» **ABOUT THIS TASK**
A single number is the required answer: the count of lines in the listing below that hold the string "micrograph".

§ §

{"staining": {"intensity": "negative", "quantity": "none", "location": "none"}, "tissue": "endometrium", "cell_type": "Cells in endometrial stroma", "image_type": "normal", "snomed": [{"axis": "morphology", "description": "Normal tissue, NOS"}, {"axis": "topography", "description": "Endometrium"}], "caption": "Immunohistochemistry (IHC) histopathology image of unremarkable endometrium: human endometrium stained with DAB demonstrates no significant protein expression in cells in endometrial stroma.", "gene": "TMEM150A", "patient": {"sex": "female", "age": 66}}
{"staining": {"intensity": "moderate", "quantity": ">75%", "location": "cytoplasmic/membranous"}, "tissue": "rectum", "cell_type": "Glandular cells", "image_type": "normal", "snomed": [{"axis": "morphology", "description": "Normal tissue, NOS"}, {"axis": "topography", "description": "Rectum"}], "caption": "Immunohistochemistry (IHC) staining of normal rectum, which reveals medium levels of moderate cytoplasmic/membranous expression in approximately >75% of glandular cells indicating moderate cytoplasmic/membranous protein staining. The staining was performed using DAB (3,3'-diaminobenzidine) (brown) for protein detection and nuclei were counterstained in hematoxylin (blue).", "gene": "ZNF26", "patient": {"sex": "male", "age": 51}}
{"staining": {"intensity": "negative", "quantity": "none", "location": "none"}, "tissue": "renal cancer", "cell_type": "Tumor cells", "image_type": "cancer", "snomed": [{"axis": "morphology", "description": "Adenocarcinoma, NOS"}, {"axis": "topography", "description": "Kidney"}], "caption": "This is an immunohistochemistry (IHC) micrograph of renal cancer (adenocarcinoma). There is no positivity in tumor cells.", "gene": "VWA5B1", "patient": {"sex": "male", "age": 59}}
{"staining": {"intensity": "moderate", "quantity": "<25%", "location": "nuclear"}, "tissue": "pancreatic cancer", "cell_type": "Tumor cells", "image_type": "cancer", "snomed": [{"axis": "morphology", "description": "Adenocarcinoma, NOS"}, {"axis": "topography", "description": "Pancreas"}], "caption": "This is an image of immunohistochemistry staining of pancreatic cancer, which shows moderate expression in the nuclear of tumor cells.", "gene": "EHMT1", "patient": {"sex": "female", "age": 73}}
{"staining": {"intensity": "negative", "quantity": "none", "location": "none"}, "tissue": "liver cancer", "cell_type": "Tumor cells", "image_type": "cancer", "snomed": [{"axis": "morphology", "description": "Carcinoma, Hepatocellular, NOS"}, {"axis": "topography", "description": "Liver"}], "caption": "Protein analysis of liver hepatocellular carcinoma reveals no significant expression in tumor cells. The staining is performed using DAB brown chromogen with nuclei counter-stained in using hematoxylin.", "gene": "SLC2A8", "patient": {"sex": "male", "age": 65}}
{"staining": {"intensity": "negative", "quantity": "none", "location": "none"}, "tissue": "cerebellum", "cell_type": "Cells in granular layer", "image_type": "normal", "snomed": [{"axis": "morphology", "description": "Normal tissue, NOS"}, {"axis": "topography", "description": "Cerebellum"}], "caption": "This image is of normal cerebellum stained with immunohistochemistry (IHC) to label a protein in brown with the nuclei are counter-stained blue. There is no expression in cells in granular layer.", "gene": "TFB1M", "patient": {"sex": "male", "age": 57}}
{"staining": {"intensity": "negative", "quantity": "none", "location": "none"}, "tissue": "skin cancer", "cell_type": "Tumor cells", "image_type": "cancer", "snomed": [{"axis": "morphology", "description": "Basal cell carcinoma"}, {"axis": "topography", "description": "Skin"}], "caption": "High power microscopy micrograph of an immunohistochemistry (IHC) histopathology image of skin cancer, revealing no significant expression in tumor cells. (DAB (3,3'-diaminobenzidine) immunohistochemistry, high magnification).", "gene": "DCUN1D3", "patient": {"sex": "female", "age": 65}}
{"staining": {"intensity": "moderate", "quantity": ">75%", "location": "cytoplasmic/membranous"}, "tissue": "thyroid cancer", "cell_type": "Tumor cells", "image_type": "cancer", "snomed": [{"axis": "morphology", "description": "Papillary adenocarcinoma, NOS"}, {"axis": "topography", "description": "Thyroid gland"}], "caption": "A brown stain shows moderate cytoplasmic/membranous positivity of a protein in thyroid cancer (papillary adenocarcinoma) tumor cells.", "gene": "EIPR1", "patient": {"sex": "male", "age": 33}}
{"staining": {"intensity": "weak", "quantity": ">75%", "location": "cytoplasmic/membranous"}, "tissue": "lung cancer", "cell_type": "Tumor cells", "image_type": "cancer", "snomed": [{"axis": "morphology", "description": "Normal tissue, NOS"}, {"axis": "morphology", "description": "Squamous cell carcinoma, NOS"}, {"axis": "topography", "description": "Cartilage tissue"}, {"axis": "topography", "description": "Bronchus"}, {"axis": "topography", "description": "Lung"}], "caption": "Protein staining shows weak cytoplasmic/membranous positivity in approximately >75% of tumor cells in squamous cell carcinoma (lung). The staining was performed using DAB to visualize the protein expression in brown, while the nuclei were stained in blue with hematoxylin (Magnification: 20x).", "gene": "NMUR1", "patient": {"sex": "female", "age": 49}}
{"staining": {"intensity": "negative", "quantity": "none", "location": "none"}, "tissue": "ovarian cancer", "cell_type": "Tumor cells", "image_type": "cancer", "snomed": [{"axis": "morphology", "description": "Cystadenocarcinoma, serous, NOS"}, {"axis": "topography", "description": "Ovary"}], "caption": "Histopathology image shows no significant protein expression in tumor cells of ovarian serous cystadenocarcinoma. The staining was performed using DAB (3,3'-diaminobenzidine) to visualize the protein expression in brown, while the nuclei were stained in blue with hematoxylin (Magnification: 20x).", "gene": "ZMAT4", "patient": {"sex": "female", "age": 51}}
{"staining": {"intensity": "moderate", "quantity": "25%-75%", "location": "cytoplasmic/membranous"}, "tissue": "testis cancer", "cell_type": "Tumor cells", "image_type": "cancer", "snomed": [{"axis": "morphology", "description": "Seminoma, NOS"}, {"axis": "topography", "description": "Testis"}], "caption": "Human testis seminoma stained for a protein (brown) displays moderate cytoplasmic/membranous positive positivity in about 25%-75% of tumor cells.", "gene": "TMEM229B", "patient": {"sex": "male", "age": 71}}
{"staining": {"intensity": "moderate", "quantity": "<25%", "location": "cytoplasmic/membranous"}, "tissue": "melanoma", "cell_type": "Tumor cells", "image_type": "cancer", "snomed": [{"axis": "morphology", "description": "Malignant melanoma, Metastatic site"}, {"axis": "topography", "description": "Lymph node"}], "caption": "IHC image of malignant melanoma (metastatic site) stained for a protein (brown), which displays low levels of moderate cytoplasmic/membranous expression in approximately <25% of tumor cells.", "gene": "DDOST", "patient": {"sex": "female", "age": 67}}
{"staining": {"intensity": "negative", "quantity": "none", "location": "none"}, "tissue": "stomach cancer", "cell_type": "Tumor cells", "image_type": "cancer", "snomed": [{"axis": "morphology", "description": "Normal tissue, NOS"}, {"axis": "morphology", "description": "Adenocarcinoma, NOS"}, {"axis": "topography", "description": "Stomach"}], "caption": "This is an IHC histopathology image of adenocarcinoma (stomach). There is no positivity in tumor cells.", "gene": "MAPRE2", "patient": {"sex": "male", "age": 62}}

§ §

» **WRITTEN SOLUTION**
2